#### Passage given
+---+
The Company shall prepare and file with the Commission a registration statement (the “Resale Registration Statement”) relating to the resale of the Shares by the Advisor under the Securities Act on or before the 30th calendar day following the date hereof (the “Filing Date”) and use best efforts to cause such registration statement to be declared effective by the Commission as soon as practical following the date hereof
(and in any event on or before December 15, 2024) (the “Effectiveness Date”). The Company shall use best efforts to maintain effectiveness of the Resale
Registration Statement at all times until the earlier of the date Advisor has sold all of the Shares or the date that the Shares may be sold pursuant to Rule 144 under the Securities Act (the “End Date”). In the event that the Company fails to (i) file the Registration Statement on or before the Filing Date, (ii) have the Registration Statement declared effective by the Commission by the
Effectiveness Date or (iii) maintain the effectiveness of the Resale Registration Statement until the End Date then, in addition to any other rights the Advisor may have hereunder or under applicable law, on the Filing Date or the Effectiveness
Date, if the Registration Statement has not been filed or declared effective by the Commission, as applicable, or on the date after the Effectiveness Date and prior to the End Date that an effective Resale Registration Statement becomes unavailable
(each such date in clauses (i)-(iii) being referred to herein as an “Event Date”) and on each monthly anniversary of such Event Date until the later of the
date the Resale Registration Statement is filed or declared effective or available, as appliable, or the End Date, the Company shall pay to the Advisor an amount in cash, as partial or liquidated damages and not as a penalty, equal to the product of
7.5% multiplied by the aggregate value of the unsold Shares based on the closing price of the ADSs on the Trading Day prior to the date the Shares are issued to the Advisor; provided that the aggregate amount of liquidated damages payable hereunder
shall not exceed 50% multiplied by the aggregate value of the unsold Shares based on the VWAP at the time of issuance to the Advisor. If the Company fails to pay any partial liquidated damages pursuant to this Section in full within seven days after
the date payable, the Company will pay interest thereon at a rate of 12% per annum (or such lesser maximum amount that is permitted to be paid by applicable law) to the Advisor, accruing daily from the date such partial liquidated damages are due
until such amounts, plus all such interest thereon, are paid in full. The partial liquidated damages pursuant to the terms hereof shall apply on a daily pro rata basis for any portion of a month prior to the Resale Registration Statement being
filed, declared effective or made available again, as the case may be.
+---+
#### Record excerpts
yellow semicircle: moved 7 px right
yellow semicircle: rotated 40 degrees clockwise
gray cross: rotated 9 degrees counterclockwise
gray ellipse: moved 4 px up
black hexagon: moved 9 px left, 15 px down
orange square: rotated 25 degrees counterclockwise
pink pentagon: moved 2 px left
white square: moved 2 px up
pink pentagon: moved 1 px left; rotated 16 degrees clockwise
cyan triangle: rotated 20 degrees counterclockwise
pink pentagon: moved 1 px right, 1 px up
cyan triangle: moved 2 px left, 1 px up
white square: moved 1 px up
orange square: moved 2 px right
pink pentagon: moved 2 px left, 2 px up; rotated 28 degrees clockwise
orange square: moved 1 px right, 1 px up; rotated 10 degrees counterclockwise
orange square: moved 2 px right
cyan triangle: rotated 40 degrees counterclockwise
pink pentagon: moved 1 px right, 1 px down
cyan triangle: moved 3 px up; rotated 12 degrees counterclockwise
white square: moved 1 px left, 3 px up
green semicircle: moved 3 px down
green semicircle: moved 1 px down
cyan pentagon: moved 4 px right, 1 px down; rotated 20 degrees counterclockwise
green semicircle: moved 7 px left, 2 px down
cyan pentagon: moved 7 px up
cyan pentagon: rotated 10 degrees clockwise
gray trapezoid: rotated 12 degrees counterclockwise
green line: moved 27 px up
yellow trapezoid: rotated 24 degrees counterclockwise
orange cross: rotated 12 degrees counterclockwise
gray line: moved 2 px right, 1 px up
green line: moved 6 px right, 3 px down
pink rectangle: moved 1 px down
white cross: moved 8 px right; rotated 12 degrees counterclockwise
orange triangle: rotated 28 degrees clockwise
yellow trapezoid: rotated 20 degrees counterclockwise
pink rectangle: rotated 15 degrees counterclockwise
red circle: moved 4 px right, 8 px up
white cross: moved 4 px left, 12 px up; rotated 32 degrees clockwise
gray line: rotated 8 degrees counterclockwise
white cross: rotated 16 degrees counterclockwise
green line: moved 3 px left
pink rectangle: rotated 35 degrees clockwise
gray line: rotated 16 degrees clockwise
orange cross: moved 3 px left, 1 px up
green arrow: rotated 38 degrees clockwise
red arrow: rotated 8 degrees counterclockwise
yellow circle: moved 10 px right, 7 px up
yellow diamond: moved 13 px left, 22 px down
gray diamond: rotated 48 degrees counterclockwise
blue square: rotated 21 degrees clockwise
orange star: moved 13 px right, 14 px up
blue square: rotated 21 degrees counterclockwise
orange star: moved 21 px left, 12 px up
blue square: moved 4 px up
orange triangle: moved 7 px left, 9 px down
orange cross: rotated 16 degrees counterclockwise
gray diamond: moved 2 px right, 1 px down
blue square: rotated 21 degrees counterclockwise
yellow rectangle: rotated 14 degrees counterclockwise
+---+
#### Jobs
(A) Copy out everything from the first of the entries down through the line containing "green semicircle: moved 1 px down", with both ends included.
(B) Continue the passage on the resale registration statement from where it stops.

#### Answers in order
(A)
yellow semicircle: moved 7 px right
yellow semicircle: rotated 40 degrees clockwise
gray cross: rotated 9 degrees counterclockwise
gray ellipse: moved 4 px up
black hexagon: moved 9 px left, 15 px down
orange square: rotated 25 degrees counterclockwise
pink pentagon: moved 2 px left
white square: moved 2 px up
pink pentagon: moved 1 px left; rotated 16 degrees clockwise
cyan triangle: rotated 20 degrees counterclockwise
pink pentagon: moved 1 px right, 1 px up
cyan triangle: moved 2 px left, 1 px up
white square: moved 1 px up
orange square: moved 2 px right
pink pentagon: moved 2 px left, 2 px up; rotated 28 degrees clockwise
orange square: moved 1 px right, 1 px up; rotated 10 degrees counterclockwise
orange square: moved 2 px right
cyan triangle: rotated 40 degrees counterclockwise
pink pentagon: moved 1 px right, 1 px down
cyan triangle: moved 3 px up; rotated 12 degrees counterclockwise
white square: moved 1 px left, 3 px up
green semicircle: moved 3 px down
green semicircle: moved 1 px down

(B)
For so long as the Advisor holds the Shares, the Advisor shall not, on any single Trading Day, sell a number of ADSs constituting more
than 20% of the trading volume of the ADSs on such Trading Day; provided, however,
in the event that on an given Trading Day (a) VWAP exceeds US$2.00 (subject to adjustment for reverse stock splits and the like) and (b) the average daily dollar trading volume of the ADSs for the 30 days prior to such Trading Day is greater than
US$350,000, Advisor shall be permitted to sell up to 50% of the trading volume of the ADSs sold such Trading Day.
5. Disclaimer of Responsibility for Acts of the Company. The obligations of Advisor described in this Agreement consist solely of providing Financial Services to
the Company. In no event shall Advisor be required by this Agreement to act as the agent of the Company or otherwise to represent or make decisions for the Company. The Company hereby acknowledges that Advisor is not a fiduciary of the Company.
All final decisions with respect to acts of the Company or its affiliates, whether or not made pursuant to or in reliance upon information or advice furnished by Advisor hereunder, shall be those of the Company or such affiliates, and Advisor shall
under no circumstances be liable for any expense incurred or loss suffered by the Company as a consequence of such decisions.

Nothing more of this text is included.